==== Extracted material
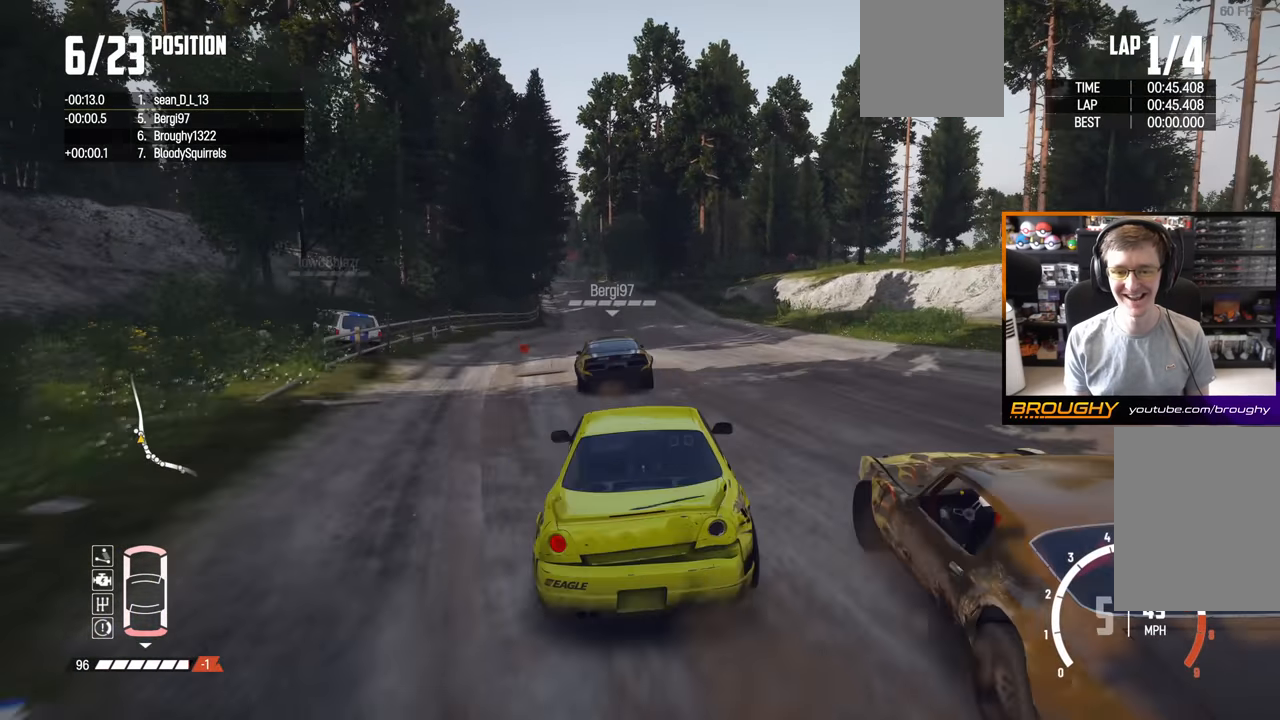
{"buttons": ["R2"], "left_stick": "center", "right_stick": "center", "events": [[150, "left_stick", "center"], [216, "left_stick", "left"], [433, "left_stick", "center"]]}
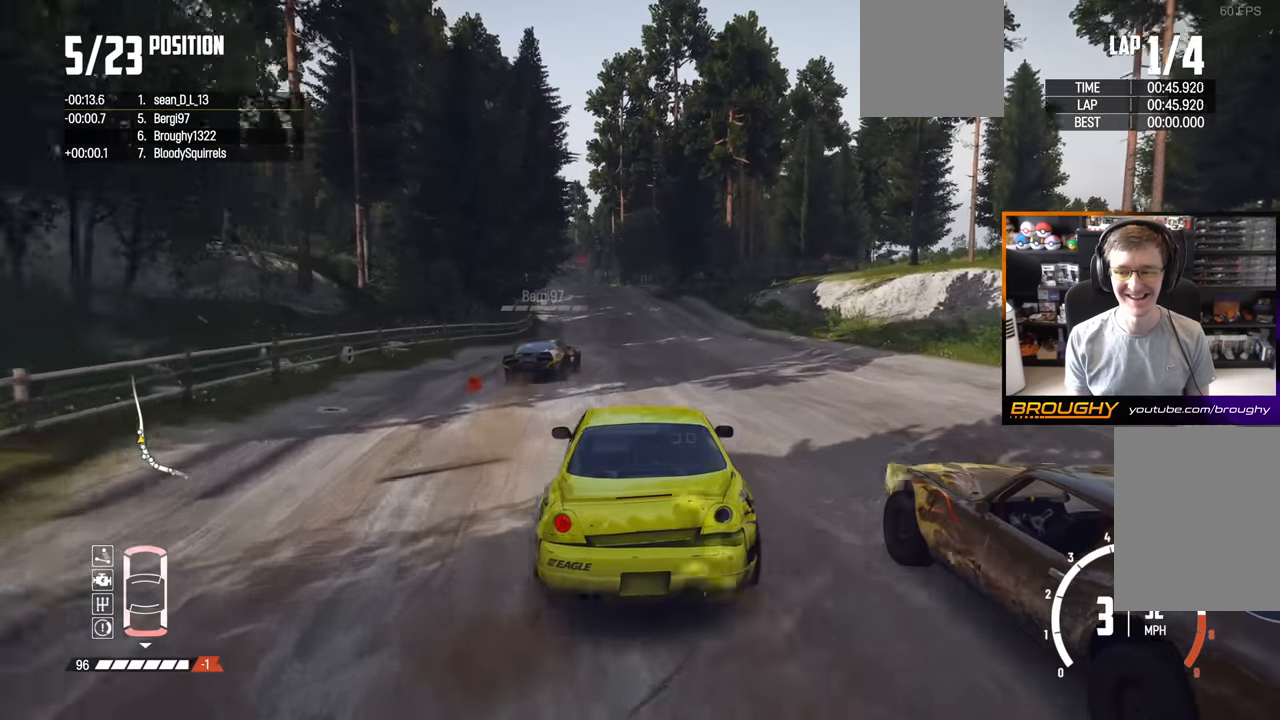
{"buttons": ["R2"], "left_stick": "center", "right_stick": "center", "events": [[66, "left_stick", "right"], [233, "left_stick", "center"]]}
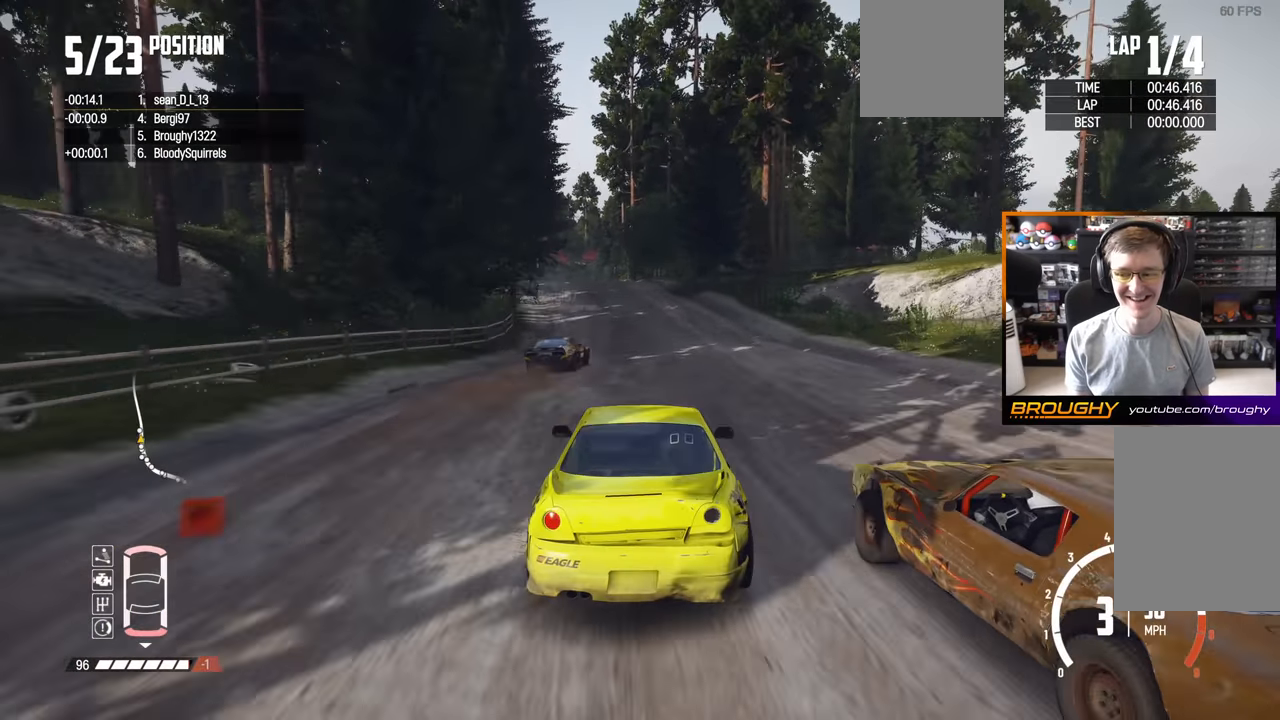
{"buttons": ["R2"], "left_stick": "center", "right_stick": "center", "events": [[33, "left_stick", "left"], [250, "left_stick", "center"]]}
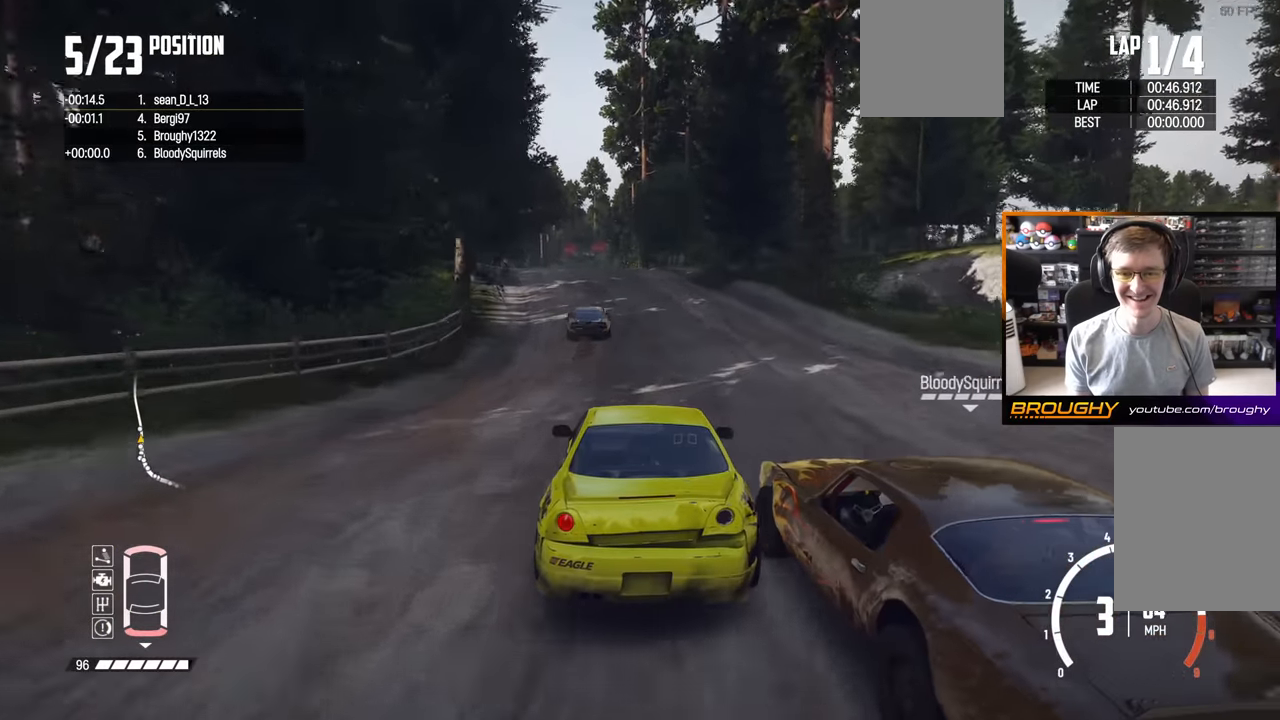
{"buttons": ["R2"], "left_stick": "up-left", "right_stick": "center", "events": [[66, "left_stick", "left"], [216, "left_stick", "center"], [366, "left_stick", "up-left"]]}
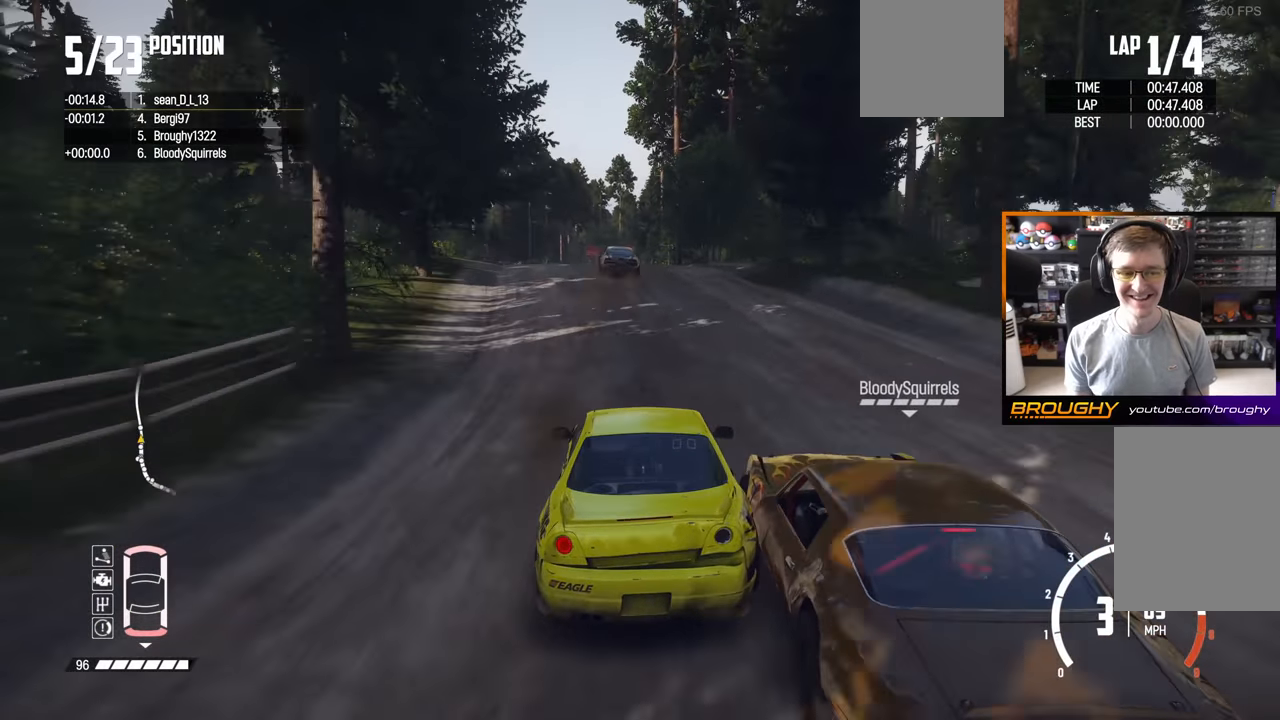
{"buttons": ["R2"], "left_stick": "left", "right_stick": "center", "events": [[16, "left_stick", "center"], [333, "left_stick", "left"]]}
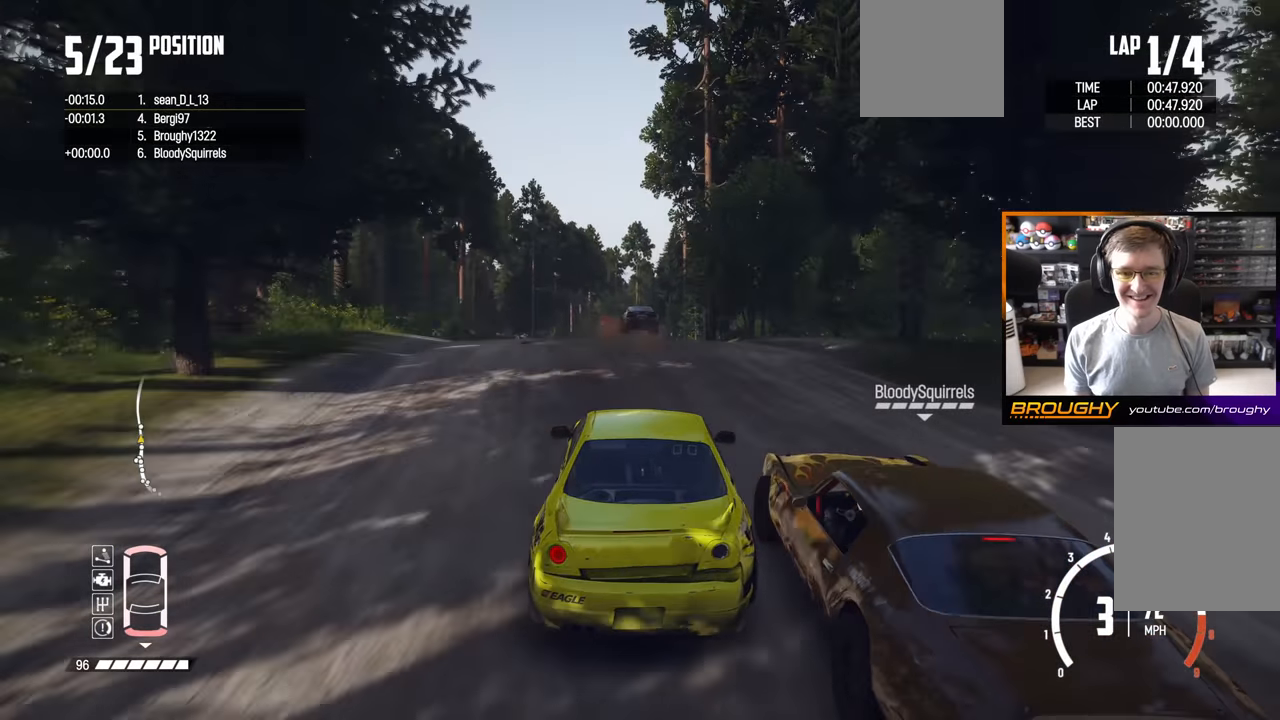
{"buttons": ["R2"], "left_stick": "center", "right_stick": "center", "events": [[66, "left_stick", "center"]]}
========
### [Your assignment]
What you give back must be the data above, reproduced exactly and free of pictures.

### [Output of the task]
{"buttons": ["R2"], "left_stick": "center", "right_stick": "center", "events": [[150, "left_stick", "center"], [216, "left_stick", "left"], [433, "left_stick", "center"]]}
{"buttons": ["R2"], "left_stick": "center", "right_stick": "center", "events": [[66, "left_stick", "right"], [233, "left_stick", "center"]]}
{"buttons": ["R2"], "left_stick": "center", "right_stick": "center", "events": [[33, "left_stick", "left"], [250, "left_stick", "center"]]}
{"buttons": ["R2"], "left_stick": "up-left", "right_stick": "center", "events": [[66, "left_stick", "left"], [216, "left_stick", "center"], [366, "left_stick", "up-left"]]}
{"buttons": ["R2"], "left_stick": "left", "right_stick": "center", "events": [[16, "left_stick", "center"], [333, "left_stick", "left"]]}
{"buttons": ["R2"], "left_stick": "center", "right_stick": "center", "events": [[66, "left_stick", "center"]]}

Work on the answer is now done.